Ritz-Carlton Company LLC regional vice president Middle East Pacal Duchauffour said his company had "always positioned itself in the luxury market" and over the past few years had "spent a lot of time talking to customers" to determine the evolving needs of the ‘luxury traveller'.
"We have gone back to basics and redefined some of our standards based on the needs of the customer today," he explained.
"Customers are younger and faster; they want to combine business with leisure; and technology is part of their lives. They want our staff to be more casual."
As a result, Ritz-Carlton has encouraged staff to modify their behaviour according to the customer and are "polite but sincere".
"I believe that is what defines luxury," Duchauffour added.
It's expected that industry leaders in the luxury market will have differing views on the definition of luxury in the current market, but the one constant is the consensus that a property cannot provide a luxury experience without staff that can perform to the very highest standard.
"The small and the big touches; that is what makes the difference in today's market between merely top end and actual luxury," said The Leading Hotels of the World director of sales Middle East Hatem Chatter.
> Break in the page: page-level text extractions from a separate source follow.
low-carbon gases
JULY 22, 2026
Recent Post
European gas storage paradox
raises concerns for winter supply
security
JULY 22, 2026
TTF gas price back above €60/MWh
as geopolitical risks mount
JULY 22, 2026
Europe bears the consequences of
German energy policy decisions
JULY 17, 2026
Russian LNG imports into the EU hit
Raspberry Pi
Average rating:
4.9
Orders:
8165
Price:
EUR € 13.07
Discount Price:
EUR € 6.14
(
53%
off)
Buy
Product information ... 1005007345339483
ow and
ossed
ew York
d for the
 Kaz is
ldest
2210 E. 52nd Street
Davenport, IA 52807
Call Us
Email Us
"It's all about understanding that the comfort of the guest is paramount and then working from that mindset"
Of course, the concept of luxury is difficult to quantify and also depends on the market you are targeting.
"The interesting thing is that while a run-of-the-mill deluxe property certainly is luxury to the average working man, it's nothing special to a billionaire," said the general manager of Bahrain International Travel Group, Paul Clabburn.
"What was previously termed a ‘luxury traveller' is now someone seeking to elevate their travel experience.
"The term ‘luxury' is intrinsically linked with product branding and the emotive perceptions of the target audience.
"To define luxury is very tricky, but here's a thought, is unique the new luxury?"
The idea that luxury has to be a unique experience echoes the comments of GHM's Puri, but is it fair to dismiss properties simply because they are part of a brand that seeks to offer consistent high standards across all of its properties?
It's possible to see both sides of the argument and Clabburn's additional comment that luxury experience should be "something so special that all expectations are surpassed", is a good one, but doesn't account for the high standards of the mega rich and would be impossible to judge, because what defines unique?
One solution would be to have a luxury properties accreditation board setting out standards that were adhered to worldwide, but until that time comes, clients will just have to decide for themselves.